Billie worked with an impressive list of the most prominent musicians of her time, including Benny Goodman, Teddy Wilson, Fletcher Henderson, Arte Shaw, Count Basie and good friend Lester Young, who gave her the nickname “Lady Day.” In 1935, Billie made her debut at Harlem’s Apollo Theatre, THE place for black entertainers and where she became one of its most popular attractions.
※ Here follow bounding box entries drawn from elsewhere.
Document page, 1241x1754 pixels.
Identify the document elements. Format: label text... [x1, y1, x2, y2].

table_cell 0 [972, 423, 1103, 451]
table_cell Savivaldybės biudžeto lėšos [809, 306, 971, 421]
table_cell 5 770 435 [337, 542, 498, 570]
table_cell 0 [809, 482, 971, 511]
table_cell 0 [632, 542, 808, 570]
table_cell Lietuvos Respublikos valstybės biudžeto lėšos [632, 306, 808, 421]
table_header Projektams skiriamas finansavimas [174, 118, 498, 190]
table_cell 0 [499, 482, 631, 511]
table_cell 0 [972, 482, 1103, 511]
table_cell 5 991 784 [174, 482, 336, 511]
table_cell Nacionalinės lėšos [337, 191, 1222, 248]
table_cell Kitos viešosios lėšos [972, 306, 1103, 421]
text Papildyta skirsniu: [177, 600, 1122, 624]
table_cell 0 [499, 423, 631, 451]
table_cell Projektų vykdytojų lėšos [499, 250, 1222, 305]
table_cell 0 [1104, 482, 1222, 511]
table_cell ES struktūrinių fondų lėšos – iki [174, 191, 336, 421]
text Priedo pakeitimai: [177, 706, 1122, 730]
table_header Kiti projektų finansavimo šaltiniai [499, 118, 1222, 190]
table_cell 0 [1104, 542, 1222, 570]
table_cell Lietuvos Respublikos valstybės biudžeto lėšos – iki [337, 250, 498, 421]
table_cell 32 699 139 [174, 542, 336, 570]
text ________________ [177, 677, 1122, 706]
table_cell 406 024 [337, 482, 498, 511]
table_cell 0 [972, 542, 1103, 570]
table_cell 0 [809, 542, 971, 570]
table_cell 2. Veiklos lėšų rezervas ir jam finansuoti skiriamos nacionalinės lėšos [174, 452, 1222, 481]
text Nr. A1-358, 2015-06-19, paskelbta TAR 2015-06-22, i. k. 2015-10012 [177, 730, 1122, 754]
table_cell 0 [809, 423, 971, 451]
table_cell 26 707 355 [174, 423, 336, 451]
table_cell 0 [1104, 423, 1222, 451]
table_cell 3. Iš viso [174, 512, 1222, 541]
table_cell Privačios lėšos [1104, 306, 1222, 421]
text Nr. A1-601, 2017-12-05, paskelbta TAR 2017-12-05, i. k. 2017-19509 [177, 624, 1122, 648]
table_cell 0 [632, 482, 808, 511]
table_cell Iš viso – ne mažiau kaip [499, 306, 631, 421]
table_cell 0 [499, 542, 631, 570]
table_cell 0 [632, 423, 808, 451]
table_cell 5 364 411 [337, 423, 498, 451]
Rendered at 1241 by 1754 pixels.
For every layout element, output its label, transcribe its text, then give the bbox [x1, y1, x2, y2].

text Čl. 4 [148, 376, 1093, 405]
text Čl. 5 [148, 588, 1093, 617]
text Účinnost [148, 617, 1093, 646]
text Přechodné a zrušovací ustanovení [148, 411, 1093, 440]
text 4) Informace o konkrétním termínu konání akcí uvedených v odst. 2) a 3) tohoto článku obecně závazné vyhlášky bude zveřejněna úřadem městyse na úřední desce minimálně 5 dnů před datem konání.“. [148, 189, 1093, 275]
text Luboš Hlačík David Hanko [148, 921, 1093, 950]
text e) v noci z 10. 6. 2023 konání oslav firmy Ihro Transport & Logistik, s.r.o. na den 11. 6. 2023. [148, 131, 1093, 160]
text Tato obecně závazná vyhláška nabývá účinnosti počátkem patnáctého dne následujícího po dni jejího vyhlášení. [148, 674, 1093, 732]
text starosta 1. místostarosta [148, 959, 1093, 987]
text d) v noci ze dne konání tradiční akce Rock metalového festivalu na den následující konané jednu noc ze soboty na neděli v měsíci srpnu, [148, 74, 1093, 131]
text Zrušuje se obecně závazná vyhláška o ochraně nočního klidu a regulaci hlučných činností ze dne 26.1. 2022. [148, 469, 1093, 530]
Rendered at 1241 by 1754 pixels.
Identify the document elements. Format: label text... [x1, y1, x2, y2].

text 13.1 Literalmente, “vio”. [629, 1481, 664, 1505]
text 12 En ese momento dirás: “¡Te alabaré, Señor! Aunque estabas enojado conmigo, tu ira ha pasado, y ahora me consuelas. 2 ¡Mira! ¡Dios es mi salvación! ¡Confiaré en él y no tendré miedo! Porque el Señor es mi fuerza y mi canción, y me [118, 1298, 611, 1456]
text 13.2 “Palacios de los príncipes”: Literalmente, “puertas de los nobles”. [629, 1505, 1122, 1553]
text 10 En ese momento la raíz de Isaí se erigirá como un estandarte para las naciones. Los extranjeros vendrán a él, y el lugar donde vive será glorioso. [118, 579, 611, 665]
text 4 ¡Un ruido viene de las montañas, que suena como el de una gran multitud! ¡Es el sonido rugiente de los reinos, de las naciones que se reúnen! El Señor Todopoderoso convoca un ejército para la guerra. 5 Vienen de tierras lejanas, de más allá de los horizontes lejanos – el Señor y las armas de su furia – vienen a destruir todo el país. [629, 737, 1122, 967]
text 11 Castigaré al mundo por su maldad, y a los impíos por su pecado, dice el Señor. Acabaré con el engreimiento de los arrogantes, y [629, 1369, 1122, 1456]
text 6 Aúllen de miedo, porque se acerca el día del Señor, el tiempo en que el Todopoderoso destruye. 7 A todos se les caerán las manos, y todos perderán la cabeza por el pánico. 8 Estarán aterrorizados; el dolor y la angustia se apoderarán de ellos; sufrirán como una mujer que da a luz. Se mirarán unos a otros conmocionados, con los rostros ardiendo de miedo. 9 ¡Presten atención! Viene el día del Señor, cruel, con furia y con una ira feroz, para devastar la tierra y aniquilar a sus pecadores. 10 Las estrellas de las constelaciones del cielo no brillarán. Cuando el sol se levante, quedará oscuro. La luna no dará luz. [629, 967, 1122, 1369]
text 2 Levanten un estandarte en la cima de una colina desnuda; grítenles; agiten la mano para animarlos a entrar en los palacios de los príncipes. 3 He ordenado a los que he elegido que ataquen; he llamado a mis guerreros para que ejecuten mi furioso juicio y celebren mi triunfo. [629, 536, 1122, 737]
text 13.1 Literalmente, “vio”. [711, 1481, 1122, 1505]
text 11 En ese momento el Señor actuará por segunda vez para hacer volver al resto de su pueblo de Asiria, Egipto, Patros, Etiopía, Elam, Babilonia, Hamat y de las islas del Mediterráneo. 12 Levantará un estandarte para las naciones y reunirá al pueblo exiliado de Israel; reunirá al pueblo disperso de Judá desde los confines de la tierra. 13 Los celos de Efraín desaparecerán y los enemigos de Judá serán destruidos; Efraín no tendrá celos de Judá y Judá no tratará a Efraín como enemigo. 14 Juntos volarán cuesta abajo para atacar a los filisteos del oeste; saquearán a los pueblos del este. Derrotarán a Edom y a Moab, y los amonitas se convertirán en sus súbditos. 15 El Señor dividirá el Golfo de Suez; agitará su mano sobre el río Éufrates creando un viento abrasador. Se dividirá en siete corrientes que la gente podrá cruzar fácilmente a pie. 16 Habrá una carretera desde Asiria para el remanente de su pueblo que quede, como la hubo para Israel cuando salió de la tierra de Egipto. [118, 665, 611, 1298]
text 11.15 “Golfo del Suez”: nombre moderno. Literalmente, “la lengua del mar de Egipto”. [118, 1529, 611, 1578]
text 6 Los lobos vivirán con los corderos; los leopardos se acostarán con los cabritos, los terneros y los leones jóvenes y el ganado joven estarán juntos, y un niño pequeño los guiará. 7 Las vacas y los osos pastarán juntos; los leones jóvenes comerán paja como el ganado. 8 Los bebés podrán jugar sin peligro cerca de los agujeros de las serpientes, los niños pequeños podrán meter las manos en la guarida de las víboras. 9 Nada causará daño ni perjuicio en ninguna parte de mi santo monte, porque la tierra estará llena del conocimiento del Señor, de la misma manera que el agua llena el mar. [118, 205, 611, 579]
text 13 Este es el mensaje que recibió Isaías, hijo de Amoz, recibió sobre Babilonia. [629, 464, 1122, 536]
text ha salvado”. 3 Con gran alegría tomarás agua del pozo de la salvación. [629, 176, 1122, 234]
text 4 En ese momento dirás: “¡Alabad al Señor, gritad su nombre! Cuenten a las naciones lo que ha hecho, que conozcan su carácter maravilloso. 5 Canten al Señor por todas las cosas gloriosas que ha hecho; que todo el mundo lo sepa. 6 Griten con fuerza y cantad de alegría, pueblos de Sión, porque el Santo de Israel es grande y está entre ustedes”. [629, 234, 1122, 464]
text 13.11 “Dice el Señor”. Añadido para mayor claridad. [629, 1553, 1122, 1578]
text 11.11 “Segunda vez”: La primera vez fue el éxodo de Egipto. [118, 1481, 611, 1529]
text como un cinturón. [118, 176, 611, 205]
In 1939, she recorded “Strange Fruit,”its title referring to lynched black bodies hanging from the limbs of trees.  Billie once said “There are a few songs I feel so much, I can’t stand to sing them, but that’s something else again.” Doubtless, “Strange Fruit” was one of those songs, but it was the one which solidified her career. According to Apollo Theatre owner Jack Schiffman, who objected to the song’s inclusion said that when she finished, “a moment of oppressively heavy silence followed, and then a kind of rustling sound I had never heard before. It was the sound of almost two thousand people sighing.”

The End of an Era
Billie Holiday ca. 1940s

The career of Lady Day was extraordinary -- there were amazing highs and tragic lows, all well-documented. In 1959, after addictions to both alcohol and drugs, Billie Holiday died of lung congestion and other ailments in New York’s Metropolitan Hospital. Billie's storied life was depicted on screen in Lady Sings the Blues, released in 1972 and starring Diana Ross, whose portrayal of ‘Lady Day’ won for the singer/actress both critical acclaim and a Best Actress Oscar nomination.